Мава прекрасно понимал, что не дорастет никогда: таковы законы сна на миллион лет.
- Вот памятник Минину, - показала Карла, чтобы разрядить обстановку.
- Ха-ха! – засмеялся Порфирий Вениаминович. – Она говорит, что это памятник Минину! А где же тогда Пожарский?
- Глупо, - строго сказал Товиль. – Это напоминает мне одну историю на Новодевичьем кладбище… Да нет, не буду говорить… Просто я хотел сказать глупость под влиянием одного одессита.
- Какого одессита? – удивился Мава. – Почему ты не сказал, что видишь их здесь, в Нижнем Новгороде? Ты же знаешь, что я бы хотел с ними встретиться…
Товиль почему-то промолчал. Никто этого не понял.
Сегодня у Мавы снова было стихотворение. Вот бы таким был весь год! Началось и выполнение не ежедневных планов по подготовке. Ежедневные планы – это заучивание стихов.

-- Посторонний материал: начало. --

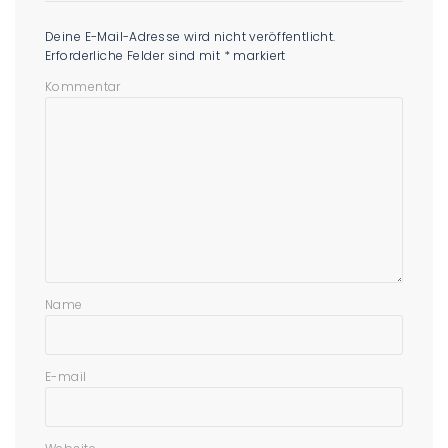
Deine E-Mail-Adresse wird nicht veröffentlicht.
Erforderliche Felder sind mit
*
markiert
Kommentar
Name
E-mail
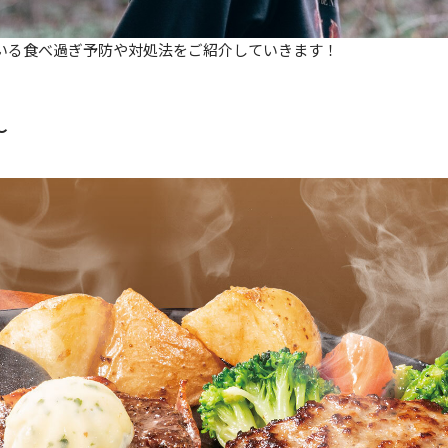
いる食べ過ぎ予防や対処法をご紹介していきます！
〜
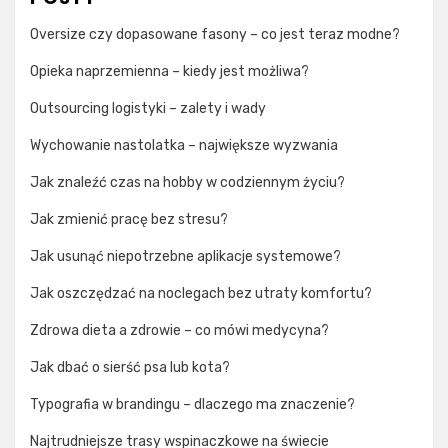
Oversize czy dopasowane fasony – co jest teraz modne?
Opieka naprzemienna – kiedy jest możliwa?
Outsourcing logistyki – zalety i wady
Wychowanie nastolatka – największe wyzwania
Jak znaleźć czas na hobby w codziennym życiu?
Jak zmienić pracę bez stresu?
Jak usunąć niepotrzebne aplikacje systemowe?
Jak oszczędzać na noclegach bez utraty komfortu?
Zdrowa dieta a zdrowie – co mówi medycyna?
Jak dbać o sierść psa lub kota?
Typografia w brandingu – dlaczego ma znaczenie?
Najtrudniejsze trasy wspinaczkowe na świecie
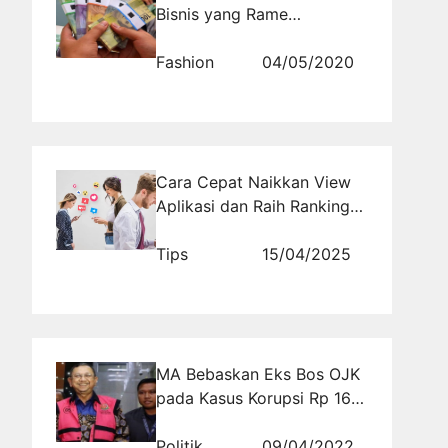
Bisnis yang Rame
Menjelang Lebaran
Fashion
04/05/2020
Cara Cepat Naikkan View
Aplikasi dan Raih Ranking
Lebih Tinggi
Tips
15/04/2025
MA Bebaskan Eks Bos OJK
pada Kasus Korupsi Rp 16
Triliun Jiwasraya
Politik
09/04/2022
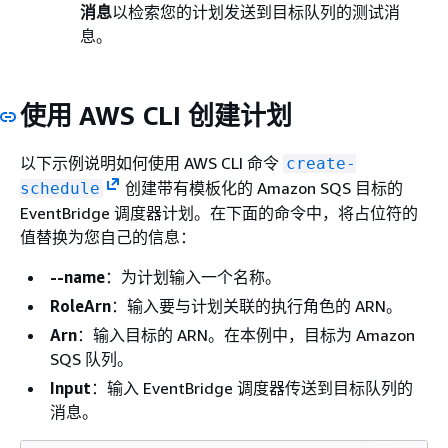
消息
以检索您的计划发送到目标队列的测试消
息。
使用 AWS CLI 创建计划
以下示例说明如何使用 AWS CLI 命令
create-
创建带有模板化的 Amazon SQS 目标的
schedule
EventBridge 调度器计划。在下面的命令中，将占位符的
值替换为您自己的信息：
--name
：为计划输入一个名称。
RoleArn
：输入要与计划关联的执行角色的 ARN。
Arn
：输入目标的 ARN。在本例中，目标为 Amazon
SQS 队列。
Input
：输入 EventBridge 调度器传送到目标队列的
消息。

Мава мог делать это в Нижнем Новгороде, несмотря на то, что у него не было ни книг, ни интернета: он просто переписал нужные стихи в тетрадь, которую спокойно взял с собой. И даже ежедневный план он сегодня выполнил полностью.
- Сегодня у меня концерт! – совершенно неожиданно объявил Порфирий Вениаминович. – Поэтому все должны переодеться в строгую унифицированную форму! И причешитесь, с.....и! Да, Товиль, это и к тебе относится: в данном случае я выступающий, а ты зритель, и плевать мне в этот момент, что ты старший учитель! Фелицата, зачем эти косы? Убрала волосы в хвост! Федериго, рубаху поправь, неряха ты этакий! Карла, коза медлительная, чтоб быстрее передвигалась! Мава, а ты, наоборот, должен ходить помедленнее. Носишься, как разведчик какой-то! Товиль, а ты что смеешься? Ах, да! Он же подарил тебе книгу «Психология разведчика»! Что ж, есть над чем задуматься. Еще больше смеха… Подожди, Мава, а это что? Кроссовки с завязанными шнурками? Но ты их почему-то еще не надел! Так делать нельзя! Нельзя из-за экономии каких-то десяти секунд так обращаться с обувью! Неужели ты всерьез полагаешь, что это даст тебе какой-то плюс?
Мава промолчал: без Дианы ему придется терять время, за которое можно выучить пару определений. У него возникла идея следующего стихотворения. А концерт Порфирия Вениаминовича, перед которым была проведена такая серьезная подготовка, совсем не понравился будущему эксперту. Худший отец Одессы оказался точно таким же пианистом. Он просто барабанил по клавишам и называл это неизвестным произведением Моцарта, а неразборчивые слушатели соглашались… Мава не так хорошо знал классическую музыку, чтобы судить об обмане, но интуитивно догадался, что что-то не так… Конечно же, он ничего не сказал Порфирию Вениаминовичу.